With a view to minimizing any potential challenges and frustrations, we would like to offer some advice on how to ensure that your relationship with your dog is the best that it can be, so that you have a happy, healthy, well-behaved dog who will, in turn, offer you years of loyalty and joy that only dogs can bring.

Firstly, when choosing a dog, ensure you have some knowledge of the breeds available to you. Choose a dog that is most likely to fit into your lifestyle by reviewing their potential size, cost of feeding, amount of exercise they are likely to need, and ensure that you have sufficient room in your house and sufficient levels of income, fitness and time to be able to accommodate their needs.

Having considered these factors and decided which breed of dog is right for you, you will be on the right track for bringing into your home a dog who will be easily loved by all members of the family. Your dog will be a positive addition to your life providing you ensure that you are fulfilling his/her basic needs.

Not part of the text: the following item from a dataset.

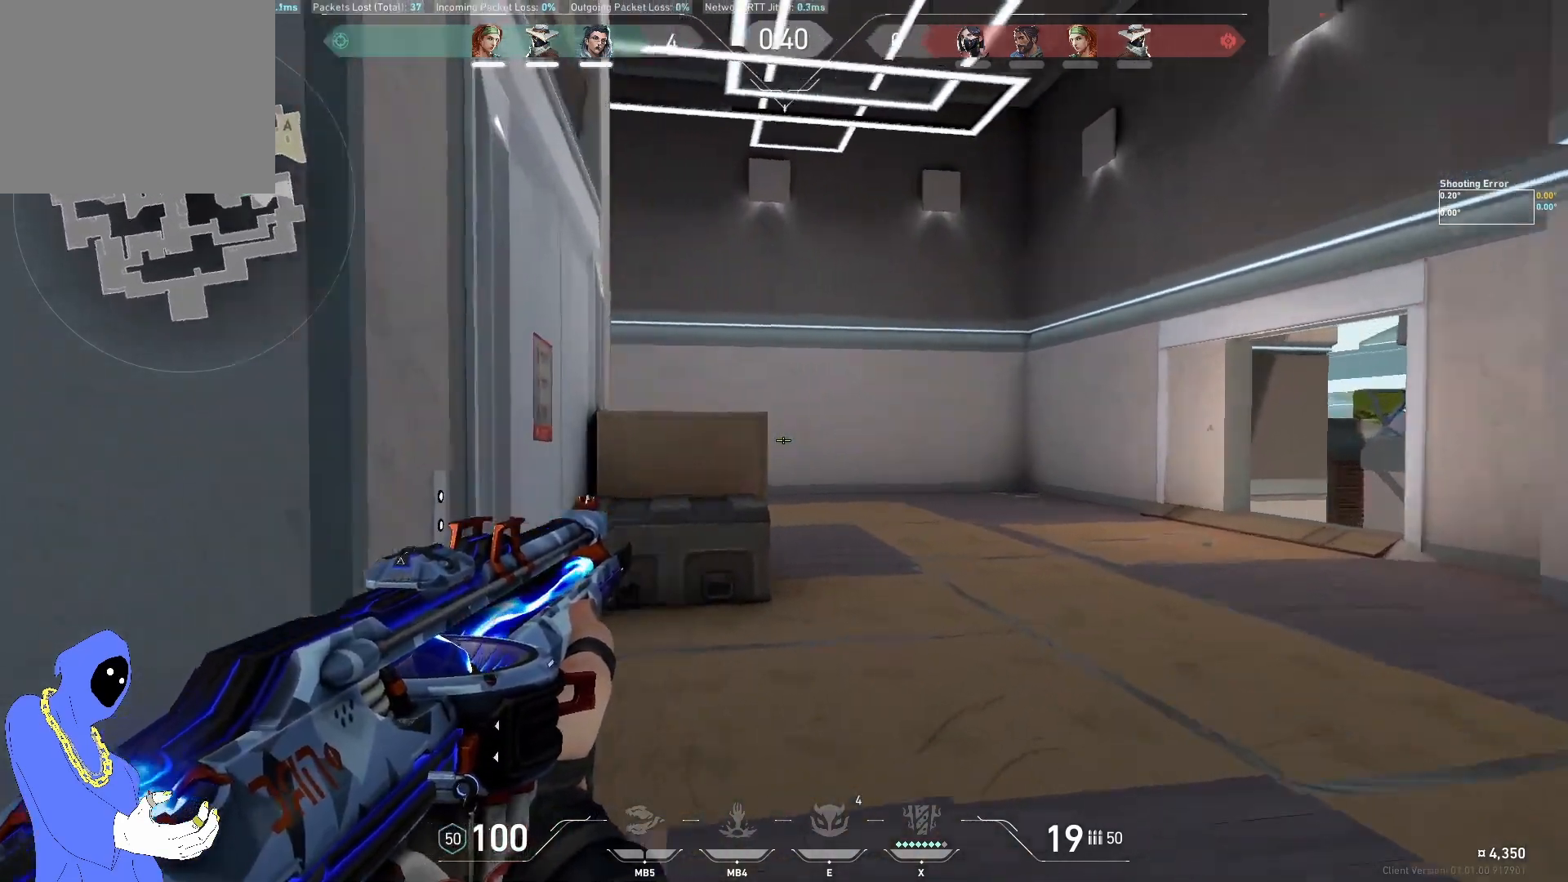
{"keys": ["d"], "events": [[33, "w", "up"]]}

Our Bark Buster trainers meet hundreds of dogs every week in their homes where their behavioural issues are causing their owners stress, tension and frustration. One of the first things we will explain to you is this; a big step towards a better-behaved dog is to ensure that their four basic needs are being addressed.

Feed your dog a good quality food. Do your own research and do not be persuaded by high-profile television advertising. Feed the best food you can within your budget, and consider visiting the independent comparison website www.allaboutdogfood.com where you can view most of the available dog foods and compare their ingredients, ratings and price. Also worth remembering is that, just like humans, dogs can fail to thrive, or even develop behavioural issues if fed a constant diet of low quality, processed food. Don’t be afraid to add in some fresh vegetables, fish, meat, and even some fruit. Again, do some research on what to feed and what to avoid before you start doing this.

Dogs are sociable animals that thrive in family units (or packs). Once they live in your home with you, then is what they perceive as their family unit; you become their pack. They won’t view you as humans who are naturally in charge in the human world…they simply see you as other members of the unit. Just like you, they instinctively know that the unit needs to be safe, but unlike you, they won’t automatically think that, because you are the adult human, you oversee the safety. In the dog’s eyes, for the family unit to be safe, there needs to be a leader. If your dog doesn’t see you as a leader – if he can train you to respond to his demands, yet ignore your commands, then he will start to regard you as a weaker member of the family and will feel it is his duty to step up and take charge of safety and security of the family both inside and outside the home. This can lead to many problems including nuisance barking, aggression towards other dogs or people visiting, poor leadwork, and poor recall. So, to give your dog a feeling of safety, it is important that he regards you as a good leader who he respects and feels he can depend upon for consistent and wise guidance.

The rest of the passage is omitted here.